I applaud every associate who succeeds at this level and earns above average ratings and therefore becomes in line to receive the lion’s share of the bonus pool from his or her firm. They typically really, really deserve it, especially from the amount of hours they’ve put in, the pressure they survived, and the labor they provided. Banks do not indiscriminately hand out huge bonuses to just anyone – they examine individual performance very, very carefully, and for the most part, get it right. From a gross figure perspective, the average associate all-in annual compensation is about $170K. After taxes and deferred compensation eat up 60% to 70%, however, the amount of actual cash that goes into that associate’s checking account can feel awfully and woefully inadequate.

 

Vice President to Managing Director

One of the biggest revelations you will ever have in your finance career is the importance of reaching the Vice President level at an Investment Bank. At this level, a person should find that the amount of compensation earned in salary + bonuses less taxes and deferred income should be enough to make one “feel” like they are earning a high salary from a practical perspective rather than a romanticized point of view concentrating on gross rather than net pay. Indeed, accounting for the effect of taxes and deferred compensation on an Investment Banking Vice President’s total compensation yields a monthly disposable figure number that should feel truly “disposable” to the employee for the first time.

 

Read More: Inside The Life of an Investment Banking VP

 

Typical all-in compensation totaling up to and over $400K (salary plus bonus) per year of gross income is reasonable and in fact not out of the ordinary and should enable an individual to save more than adequately for retirement and live relatively more comfortably in a high-cost city like New York, London, or Hong Kong. For the sake of simplicity, I am aware that I am conveniently not taking into account the added cost of having a family or unexpected healthcare expenses. My view on Investment Banking salaries at the VP level considers only the individual and no other dependent.

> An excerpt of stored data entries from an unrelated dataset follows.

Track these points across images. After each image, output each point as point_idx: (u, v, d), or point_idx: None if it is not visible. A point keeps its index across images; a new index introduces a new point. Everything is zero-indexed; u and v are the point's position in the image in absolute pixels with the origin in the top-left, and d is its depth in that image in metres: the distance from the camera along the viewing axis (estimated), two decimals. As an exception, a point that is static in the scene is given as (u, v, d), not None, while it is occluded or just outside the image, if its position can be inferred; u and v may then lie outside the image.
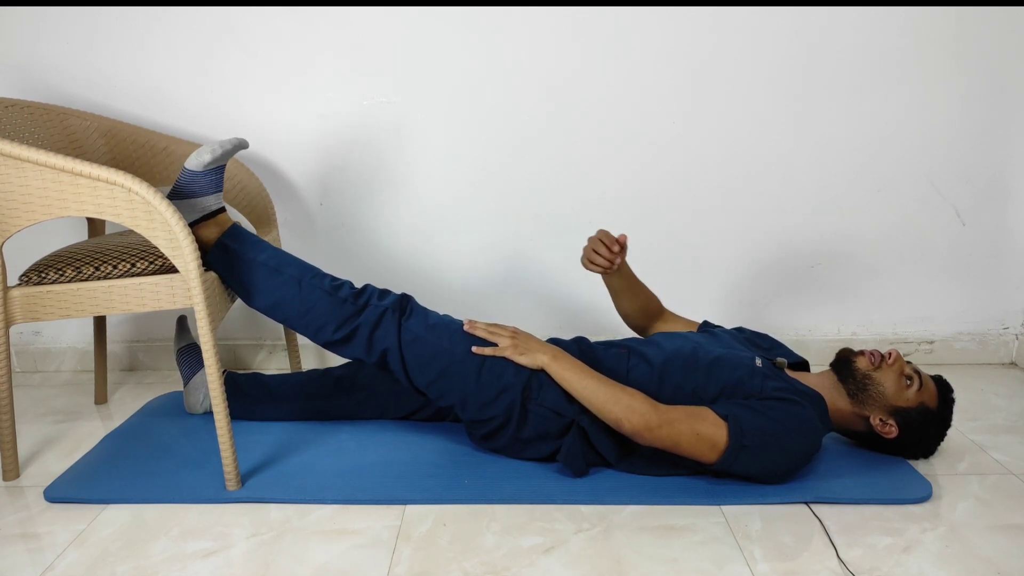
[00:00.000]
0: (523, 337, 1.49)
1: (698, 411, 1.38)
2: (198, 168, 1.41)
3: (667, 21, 1.84)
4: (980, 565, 1.23)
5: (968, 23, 1.84)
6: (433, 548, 1.27)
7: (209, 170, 1.43)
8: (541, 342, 1.49)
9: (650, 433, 1.36)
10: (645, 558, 1.24)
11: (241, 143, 1.45)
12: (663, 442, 1.37)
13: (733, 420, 1.35)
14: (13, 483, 1.50)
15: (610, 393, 1.39)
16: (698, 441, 1.36)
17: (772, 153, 1.94)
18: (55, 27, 1.85)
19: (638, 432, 1.37)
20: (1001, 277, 2.05)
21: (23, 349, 2.13)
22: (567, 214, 2.00)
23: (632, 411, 1.36)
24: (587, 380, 1.41)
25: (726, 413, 1.36)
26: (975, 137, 1.93)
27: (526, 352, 1.45)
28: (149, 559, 1.25)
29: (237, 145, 1.44)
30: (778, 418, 1.37)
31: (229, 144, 1.42)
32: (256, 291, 1.48)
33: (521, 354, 1.45)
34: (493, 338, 1.47)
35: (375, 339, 1.47)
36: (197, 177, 1.42)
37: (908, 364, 1.50)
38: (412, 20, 1.84)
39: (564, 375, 1.43)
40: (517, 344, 1.46)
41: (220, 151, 1.41)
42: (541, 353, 1.45)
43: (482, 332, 1.48)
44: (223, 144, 1.41)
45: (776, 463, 1.40)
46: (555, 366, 1.44)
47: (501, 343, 1.47)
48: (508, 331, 1.49)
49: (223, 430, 1.40)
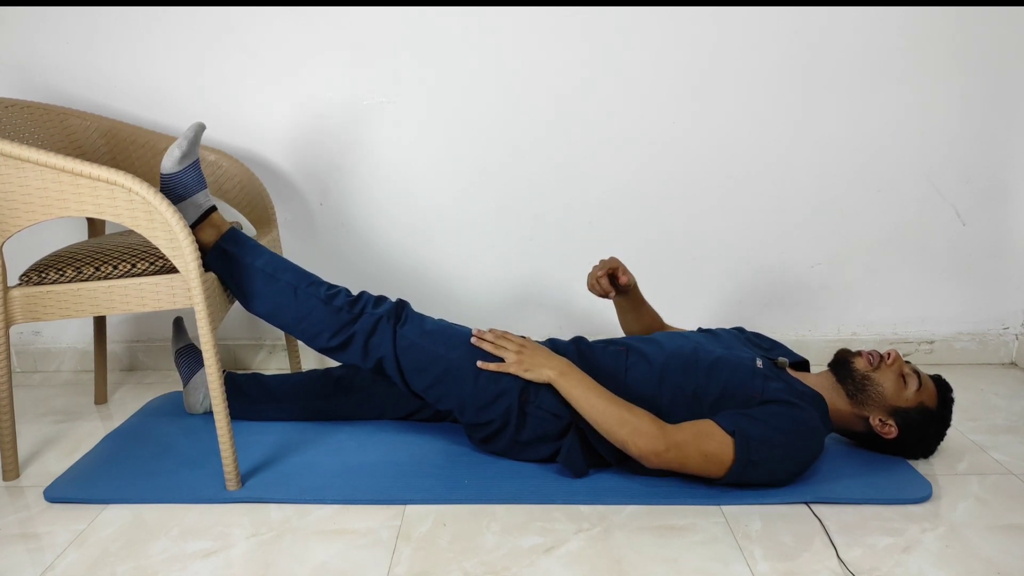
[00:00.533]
0: (530, 351, 1.46)
1: (704, 429, 1.36)
2: (174, 168, 1.41)
3: (667, 22, 1.84)
4: (980, 565, 1.23)
5: (968, 23, 1.84)
6: (433, 548, 1.27)
7: (186, 167, 1.43)
8: (548, 355, 1.46)
9: (658, 458, 1.35)
10: (645, 558, 1.24)
11: (199, 126, 1.44)
12: (670, 465, 1.36)
13: (740, 436, 1.33)
14: (13, 483, 1.50)
15: (617, 414, 1.37)
16: (706, 461, 1.35)
17: (772, 153, 1.94)
18: (55, 27, 1.85)
19: (645, 457, 1.35)
20: (1001, 277, 2.05)
21: (23, 349, 2.13)
22: (567, 214, 2.00)
23: (639, 434, 1.35)
24: (594, 399, 1.39)
25: (732, 428, 1.34)
26: (975, 137, 1.93)
27: (532, 368, 1.44)
28: (149, 559, 1.25)
29: (196, 130, 1.44)
30: (782, 427, 1.37)
31: (190, 132, 1.42)
32: (253, 296, 1.48)
33: (526, 370, 1.44)
34: (499, 352, 1.46)
35: (371, 346, 1.47)
36: (176, 177, 1.43)
37: (907, 364, 1.49)
38: (411, 20, 1.84)
39: (571, 392, 1.41)
40: (523, 360, 1.44)
41: (186, 143, 1.41)
42: (548, 368, 1.43)
43: (489, 347, 1.47)
44: (185, 135, 1.42)
45: (783, 471, 1.40)
46: (562, 382, 1.42)
47: (507, 358, 1.45)
48: (515, 344, 1.47)
49: (223, 430, 1.40)
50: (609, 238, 2.01)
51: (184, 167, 1.43)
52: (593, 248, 2.01)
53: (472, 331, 1.51)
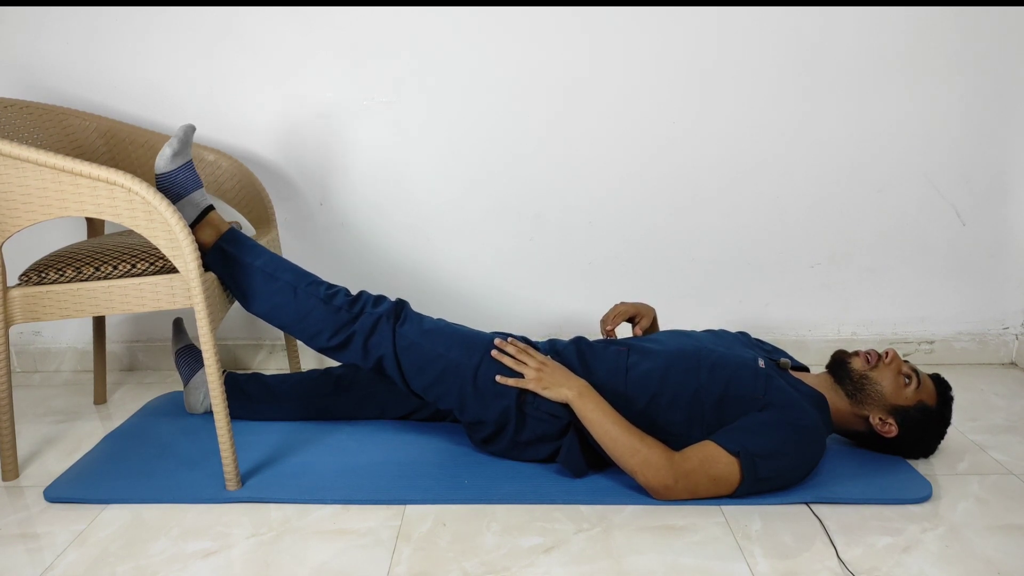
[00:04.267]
0: (549, 369, 1.45)
1: (709, 453, 1.35)
2: (167, 167, 1.42)
3: (668, 22, 1.84)
4: (980, 565, 1.23)
5: (968, 23, 1.84)
6: (433, 548, 1.27)
7: (179, 166, 1.43)
8: (568, 375, 1.45)
9: (667, 491, 1.35)
10: (645, 558, 1.24)
11: (188, 127, 1.45)
12: (680, 496, 1.36)
13: (745, 456, 1.33)
14: (13, 483, 1.50)
15: (629, 443, 1.36)
16: (715, 485, 1.35)
17: (772, 153, 1.94)
18: (55, 27, 1.85)
19: (653, 490, 1.36)
20: (1001, 277, 2.05)
21: (23, 349, 2.13)
22: (567, 214, 2.00)
23: (648, 465, 1.35)
24: (608, 424, 1.38)
25: (737, 449, 1.34)
26: (975, 137, 1.93)
27: (550, 386, 1.43)
28: (149, 559, 1.25)
29: (187, 130, 1.44)
30: (784, 436, 1.37)
31: (180, 131, 1.43)
32: (252, 296, 1.48)
33: (545, 388, 1.43)
34: (519, 367, 1.46)
35: (370, 346, 1.47)
36: (169, 177, 1.43)
37: (906, 363, 1.49)
38: (411, 20, 1.84)
39: (587, 415, 1.40)
40: (542, 378, 1.44)
41: (176, 142, 1.42)
42: (566, 388, 1.42)
43: (509, 361, 1.47)
44: (175, 135, 1.42)
45: (789, 479, 1.40)
46: (579, 403, 1.41)
47: (527, 374, 1.45)
48: (536, 361, 1.47)
49: (223, 430, 1.40)
50: (609, 238, 2.01)
51: (177, 166, 1.43)
52: (593, 248, 2.02)
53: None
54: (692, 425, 1.43)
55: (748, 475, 1.33)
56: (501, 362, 1.47)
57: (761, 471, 1.34)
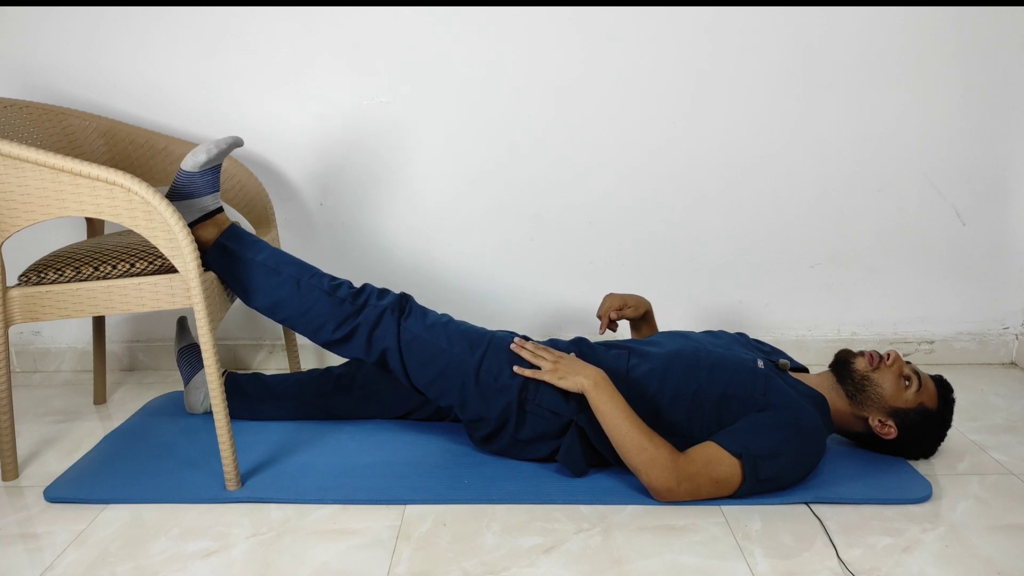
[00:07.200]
0: (566, 361, 1.46)
1: (711, 455, 1.35)
2: (194, 169, 1.41)
3: (666, 22, 1.84)
4: (980, 565, 1.23)
5: (967, 23, 1.84)
6: (433, 548, 1.27)
7: (205, 170, 1.42)
8: (584, 364, 1.45)
9: (670, 494, 1.35)
10: (645, 558, 1.24)
11: (236, 141, 1.44)
12: (682, 498, 1.36)
13: (747, 457, 1.33)
14: (13, 483, 1.50)
15: (638, 440, 1.36)
16: (717, 487, 1.35)
17: (772, 152, 1.94)
18: (55, 27, 1.85)
19: (656, 491, 1.36)
20: (1001, 277, 2.05)
21: (23, 349, 2.13)
22: (567, 214, 2.00)
23: (653, 464, 1.34)
24: (620, 418, 1.38)
25: (739, 450, 1.34)
26: (975, 137, 1.93)
27: (566, 376, 1.43)
28: (149, 559, 1.25)
29: (232, 143, 1.44)
30: (785, 437, 1.37)
31: (224, 143, 1.42)
32: (255, 291, 1.48)
33: (561, 378, 1.43)
34: (536, 360, 1.46)
35: (374, 338, 1.47)
36: (194, 178, 1.42)
37: (907, 365, 1.49)
38: (411, 20, 1.84)
39: (601, 407, 1.40)
40: (558, 368, 1.44)
41: (216, 150, 1.40)
42: (583, 377, 1.42)
43: (528, 355, 1.47)
44: (218, 143, 1.41)
45: (790, 480, 1.40)
46: (594, 393, 1.40)
47: (544, 366, 1.45)
48: (552, 355, 1.47)
49: (223, 430, 1.39)
50: (609, 238, 2.01)
51: (203, 171, 1.42)
52: (593, 248, 2.01)
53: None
54: (692, 425, 1.43)
55: (749, 476, 1.34)
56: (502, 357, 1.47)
57: (762, 472, 1.34)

The same observation I made about top-performers earning the top bonuses still applies at the Vice President level and beyond – the average Managing Director at a major global investment will indeed pull in over a seven-figure total comp number in one calendar year. Experts generally agree that the average is $1.2M (yes, million) for the non-group-head MD at a bulge bracket firm, a figure affirmed by the MD’s and SMD’s (Senior Managing Directors) I’ve known who didn’t hold back on the truth. If you can reach the MD level you are doing quite well financially, and there is no way that I can make any kind of assertion otherwise that I can reasonably defend (nor would I attempt to do so). If you can make it to MD, congratulations, you are winning.

 

Conclusion

Earning the highest Investment Banking salaries is fully contingent upon one’s performance on the job and really nothing else. This is the blunt honest truth. If you are in the business already, and you have yet to go through a bonus cycle, you will receive information from your department head and HR rep a few months before year-end explaining in legalese how bonus numbers are defined, based on, and dependent on four components (usually in order of importance): 1) your individual performance, 2) your department’s performance, 3) the firm’s overall performance, and 4) the overall market (i.e. competitor banking landscape and compensation trends). You are also given official word that these four factors equally impact your final bonus number. If you’ve ever gone through a bonus season, you know that the fact of the matter is, your rating is the only thing on the planet that determines your end-of-year bonus–everything else is just a smokescreen.